### Records provided ###

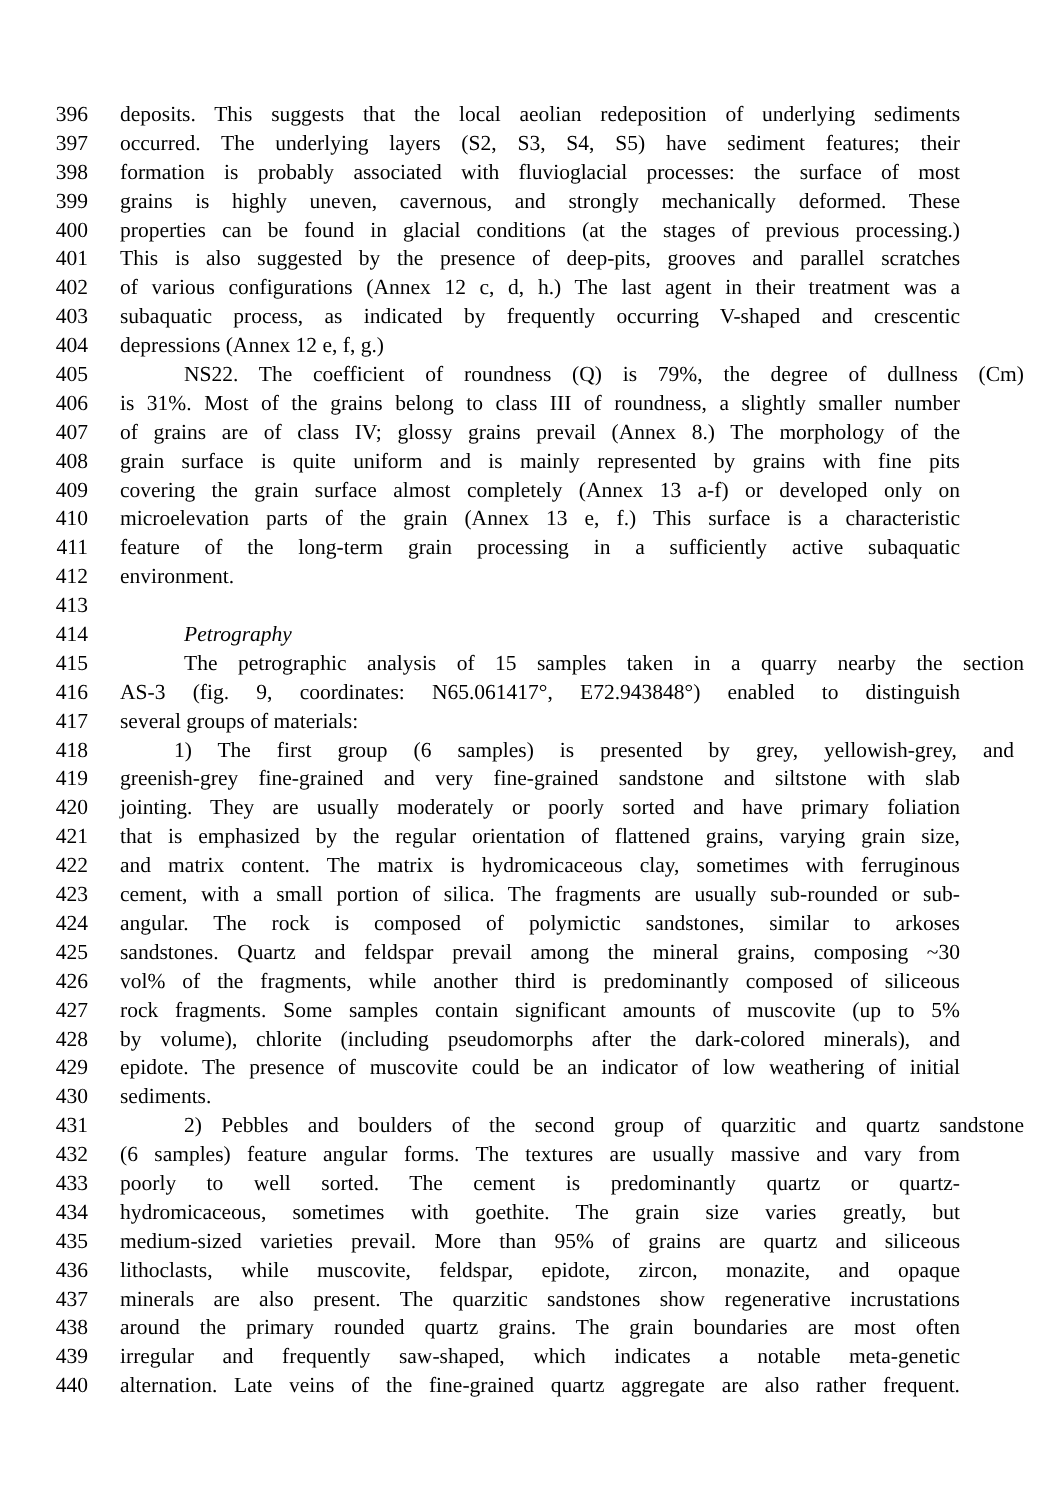396 deposits. This suggests that the local aeolian redeposition of underlying sediments
397 occurred. The underlying layers (S2, S3, S4, S5) have sediment features; their
398 formation is probably associated with fluvioglacial processes: the surface of most
399 grains is highly uneven, cavernous, and strongly mechanically deformed. These
400 properties can be found in glacial conditions (at the stages of previous processing.)
401 This is also suggested by the presence of deep-pits, grooves and parallel scratches
402 of various configurations (Annex 12 c, d, h.) The last agent in their treatment was a
403 subaquatic process, as indicated by frequently occurring V-shaped and crescentic
404 depressions (Annex 12 e, f, g.)
405 NS22. The coefficient of roundness (Q) is 79%, the degree of dullness (Cm)
406 is 31%. Most of the grains belong to class III of roundness, a slightly smaller number
407 of grains are of class IV; glossy grains prevail (Annex 8.) The morphology of the
408 grain surface is quite uniform and is mainly represented by grains with fine pits
409 covering the grain surface almost completely (Annex 13 a-f) or developed only on
410 microelevation parts of the grain (Annex 13 e, f.) This surface is a characteristic
411 feature of the long-term grain processing in a sufficiently active subaquatic
412 environment.
413
414 Petrography
415 The petrographic analysis of 15 samples taken in a quarry nearby the section
416 AS-3 (fig. 9, coordinates: N65.061417°, E72.943848°) enabled to distinguish
417 several groups of materials:
418 1) The first group (6 samples) is presented by grey, yellowish-grey, and
419 greenish-grey fine-grained and very fine-grained sandstone and siltstone with slab
420 jointing. They are usually moderately or poorly sorted and have primary foliation
421 that is emphasized by the regular orientation of flattened grains, varying grain size,
422 and matrix content. The matrix is hydromicaceous clay, sometimes with ferruginous
423 cement, with a small portion of silica. The fragments are usually sub-rounded or sub-
424 angular. The rock is composed of polymictic sandstones, similar to arkoses
425 sandstones. Quartz and feldspar prevail among the mineral grains, composing ~30
426 vol% of the fragments, while another third is predominantly composed of siliceous
427 rock fragments. Some samples contain significant amounts of muscovite (up to 5%
428 by volume), chlorite (including pseudomorphs after the dark-colored minerals), and
429 epidote. The presence of muscovite could be an indicator of low weathering of initial
430 sediments.
431 2) Pebbles and boulders of the second group of quarzitic and quartz sandstone
432 (6 samples) feature angular forms. The textures are usually massive and vary from
433 poorly to well sorted. The cement is predominantly quartz or quartz-
434 hydromicaceous, sometimes with goethite. The grain size varies greatly, but
435 medium-sized varieties prevail. More than 95% of grains are quartz and siliceous
436 lithoclasts, while muscovite, feldspar, epidote, zircon, monazite, and opaque
437 minerals are also present. The quarzitic sandstones show regenerative incrustations
438 around the primary rounded quartz grains. The grain boundaries are most often
439 irregular and frequently saw-shaped, which indicates a notable meta-genetic
440 alternation. Late veins of the fine-grained quartz aggregate are also rather frequent.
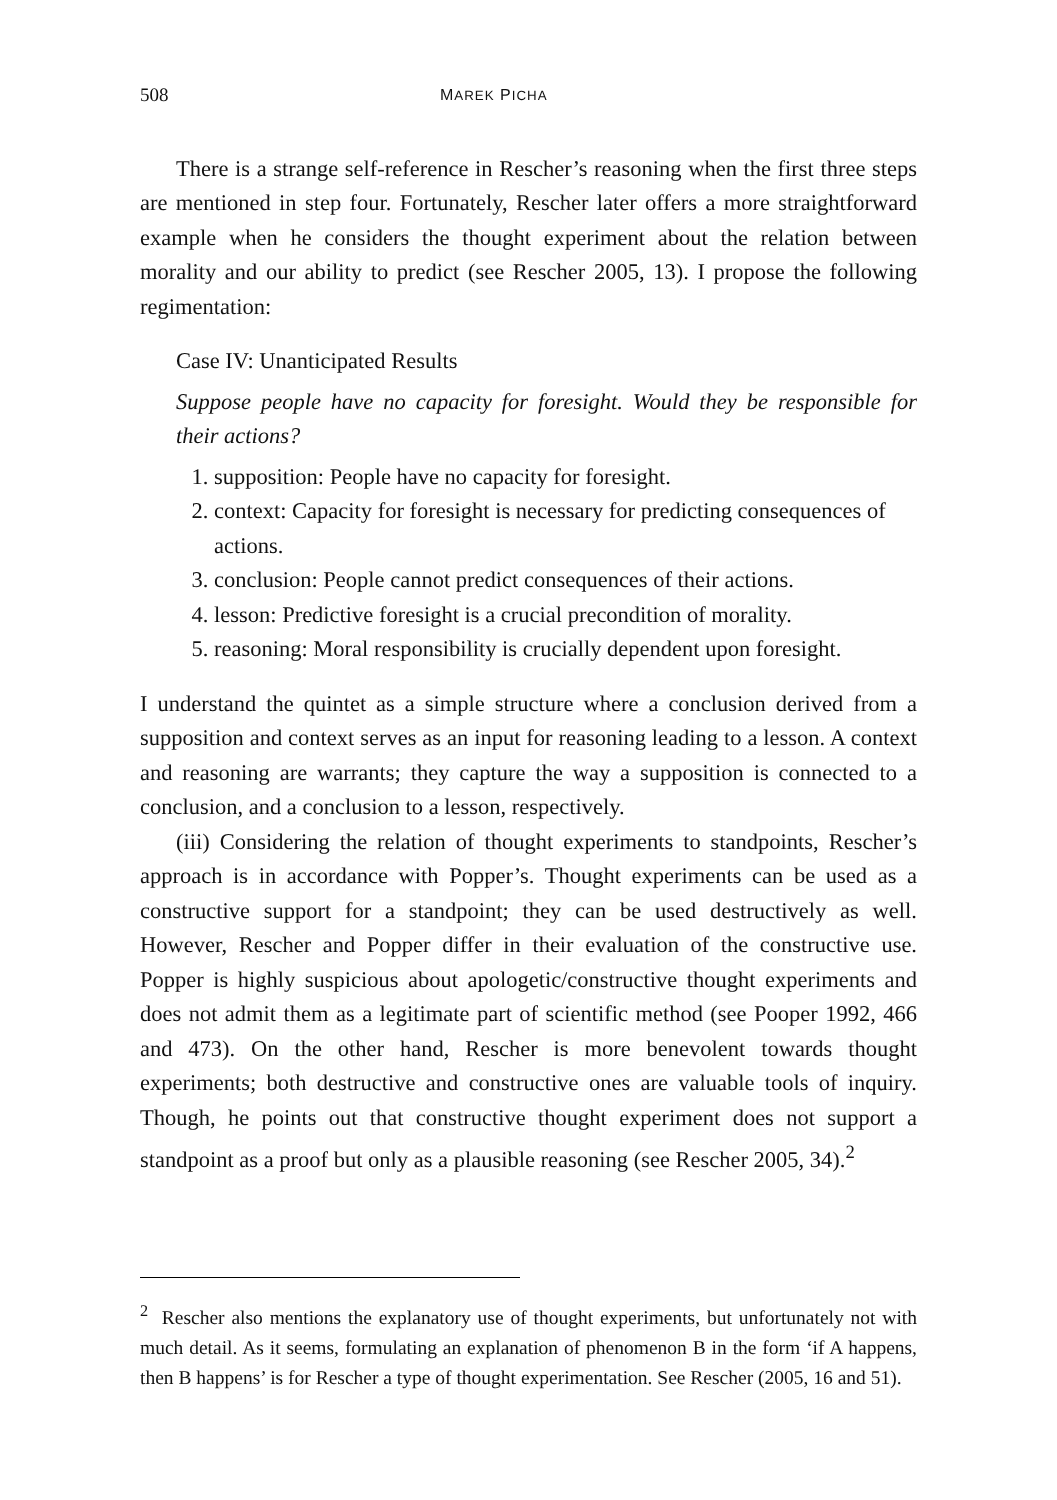508 MAREK PICHA
There is a strange self-reference in Rescher’s reasoning when the first three steps are mentioned in step four. Fortunately, Rescher later offers a more straightforward example when he considers the thought experiment about the relation between morality and our ability to predict (see Rescher 2005, 13). I propose the following regimentation:
Case IV: Unanticipated Results
Suppose people have no capacity for foresight. Would they be responsible for their actions?
1. supposition: People have no capacity for foresight.
2. context: Capacity for foresight is necessary for predicting consequences of actions.
3. conclusion: People cannot predict consequences of their actions.
4. lesson: Predictive foresight is a crucial precondition of morality.
5. reasoning: Moral responsibility is crucially dependent upon foresight.
I understand the quintet as a simple structure where a conclusion derived from a supposition and context serves as an input for reasoning leading to a lesson. A context and reasoning are warrants; they capture the way a supposition is connected to a conclusion, and a conclusion to a lesson, respectively.
(iii) Considering the relation of thought experiments to standpoints, Rescher’s approach is in accordance with Popper’s. Thought experiments can be used as a constructive support for a standpoint; they can be used destructively as well. However, Rescher and Popper differ in their evaluation of the constructive use. Popper is highly suspicious about apologetic/constructive thought experiments and does not admit them as a legitimate part of scientific method (see Pooper 1992, 466 and 473). On the other hand, Rescher is more benevolent towards thought experiments; both destructive and constructive ones are valuable tools of inquiry. Though, he points out that constructive thought experiment does not support a standpoint as a proof but only as a plausible reasoning (see Rescher 2005, 34).<sup>2</sup>
<sup>2</sup> Rescher also mentions the explanatory use of thought experiments, but unfortunately not with much detail. As it seems, formulating an explanation of phenomenon B in the form ‘if A happens, then B happens’ is for Rescher a type of thought experimentation. See Rescher (2005, 16 and 51).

###

Assignment = The lines to copy exactly start with the line above that has "437 minerals are" and go on through the line that has "I understand the"; please include both, add nothing else, and omit the pictures.

Task solution =
437 minerals are also present. The quarzitic sandstones show regenerative incrustations
438 around the primary rounded quartz grains. The grain boundaries are most often
439 irregular and frequently saw-shaped, which indicates a notable meta-genetic
440 alternation. Late veins of the fine-grained quartz aggregate are also rather frequent.
508 MAREK PICHA
There is a strange self-reference in Rescher’s reasoning when the first three steps are mentioned in step four. Fortunately, Rescher later offers a more straightforward example when he considers the thought experiment about the relation between morality and our ability to predict (see Rescher 2005, 13). I propose the following regimentation:
Case IV: Unanticipated Results
Suppose people have no capacity for foresight. Would they be responsible for their actions?
1. supposition: People have no capacity for foresight.
2. context: Capacity for foresight is necessary for predicting consequences of actions.
3. conclusion: People cannot predict consequences of their actions.
4. lesson: Predictive foresight is a crucial precondition of morality.
5. reasoning: Moral responsibility is crucially dependent upon foresight.
I understand the quintet as a simple structure where a conclusion derived from a supposition and context serves as an input for reasoning leading to a lesson. A context and reasoning are warrants; they capture the way a supposition is connected to a conclusion, and a conclusion to a lesson, respectively.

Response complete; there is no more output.